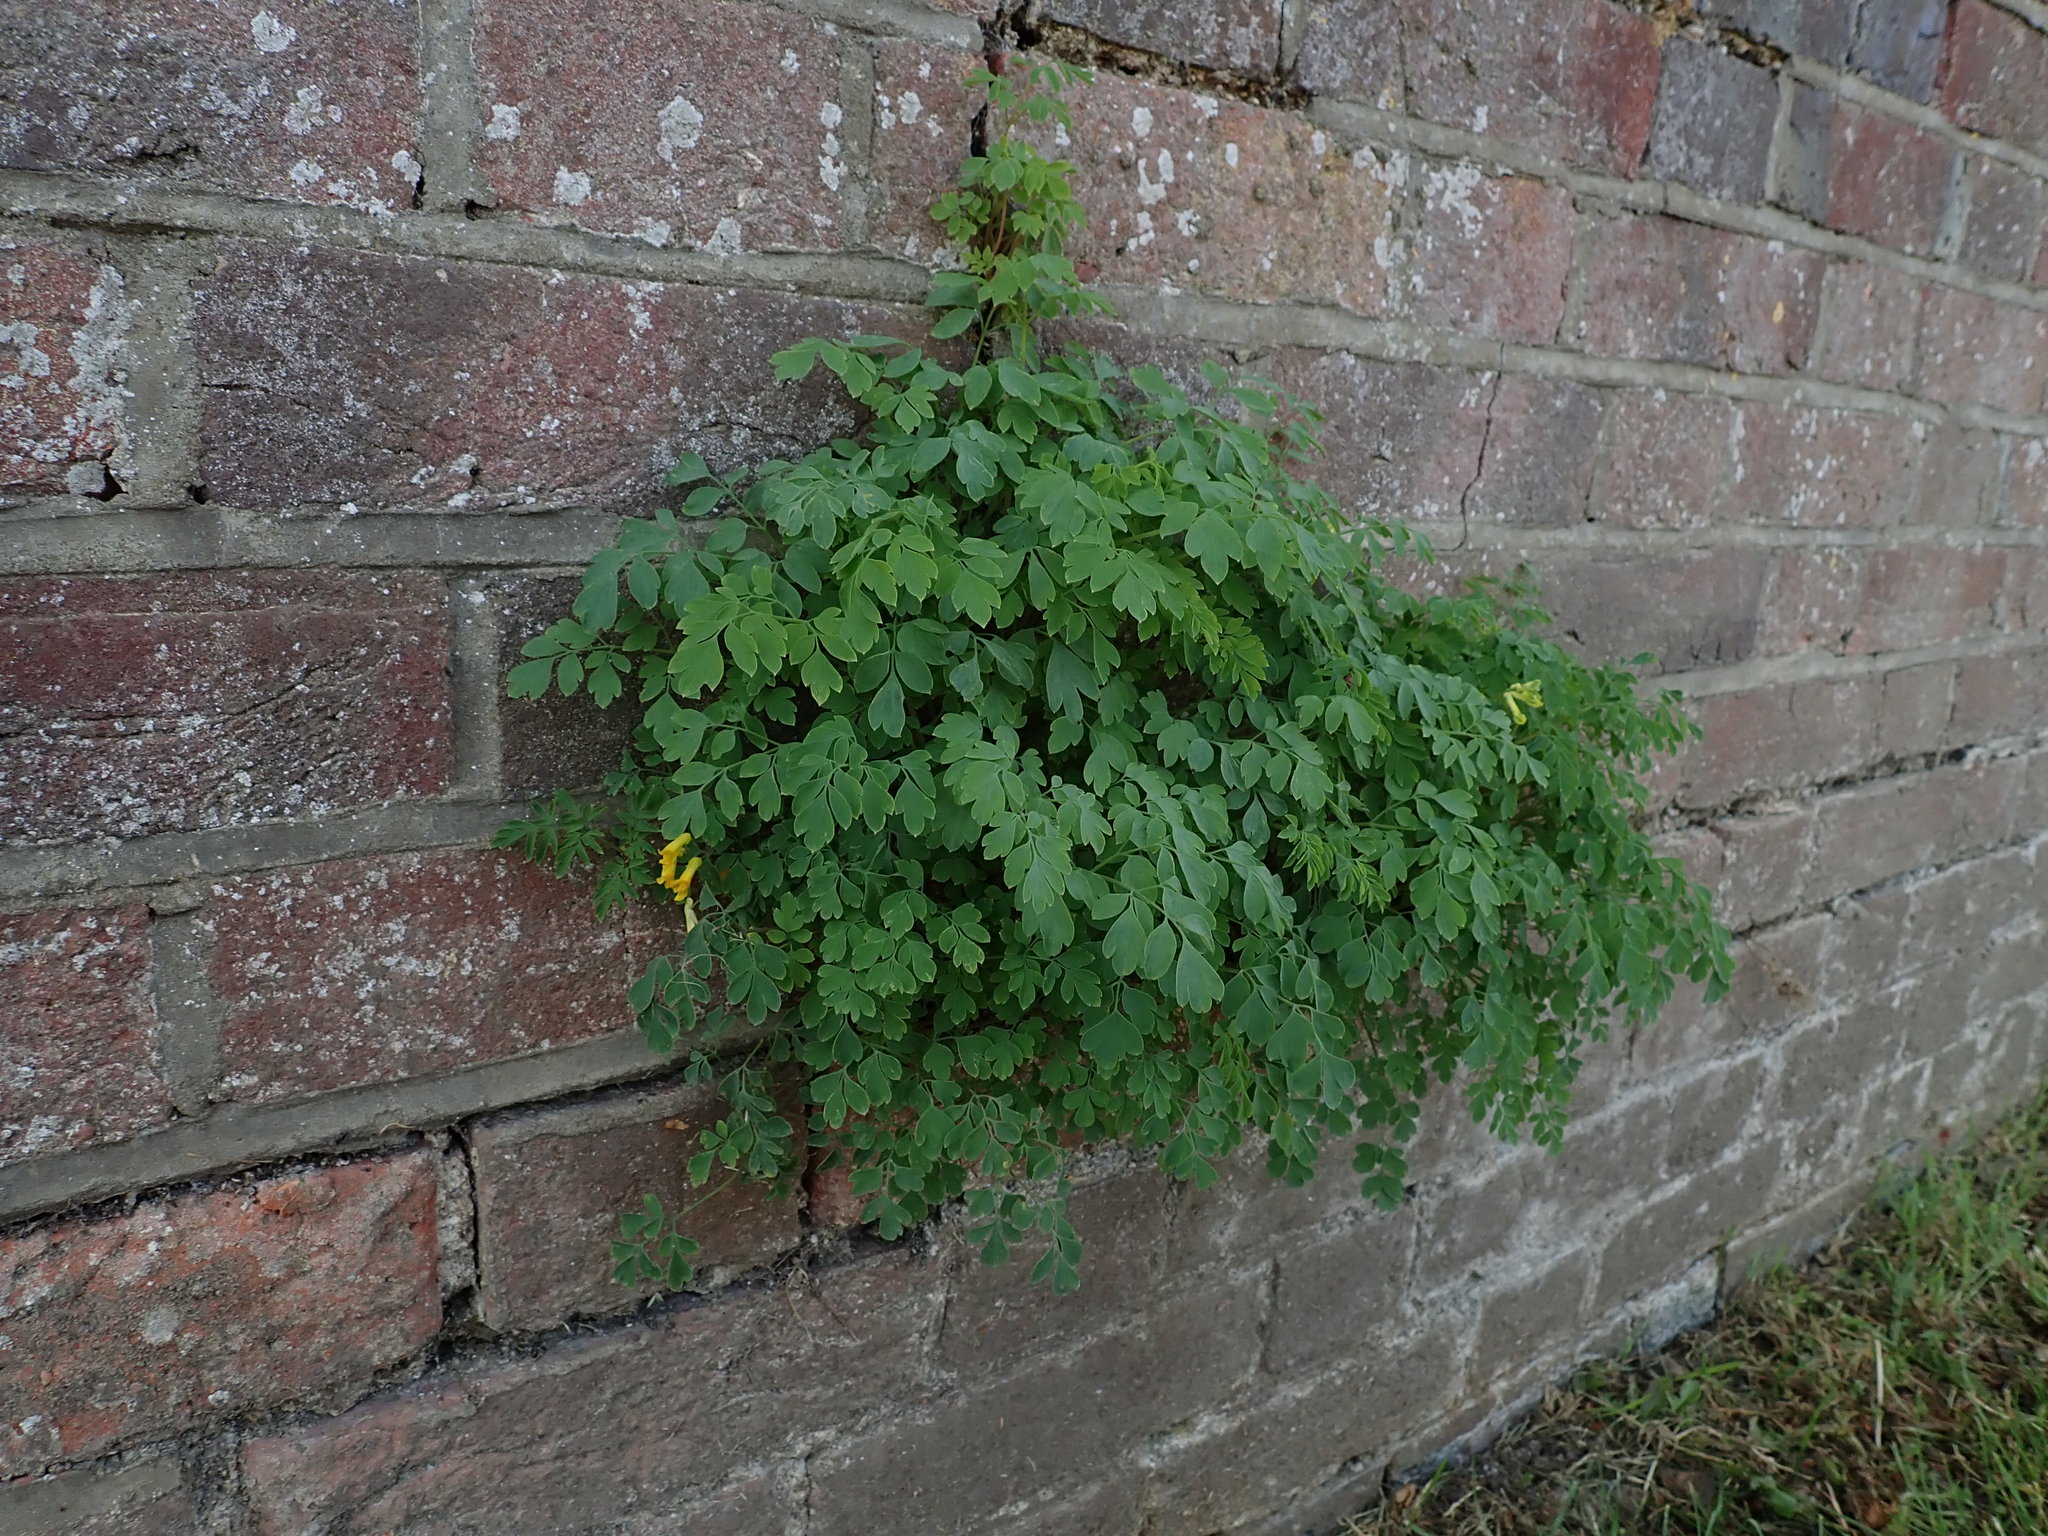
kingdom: Plantae
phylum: Tracheophyta
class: Magnoliopsida
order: Ranunculales
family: Papaveraceae
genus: Pseudofumaria
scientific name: Pseudofumaria lutea
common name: Yellow corydalis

◆ **What you are asked to do**: Return the text lines of every row above word for word, leaving out the pictures.

◆ **The output**:
kingdom: Plantae
phylum: Tracheophyta
class: Magnoliopsida
order: Ranunculales
family: Papaveraceae
genus: Pseudofumaria
scientific name: Pseudofumaria lutea
common name: Yellow corydalis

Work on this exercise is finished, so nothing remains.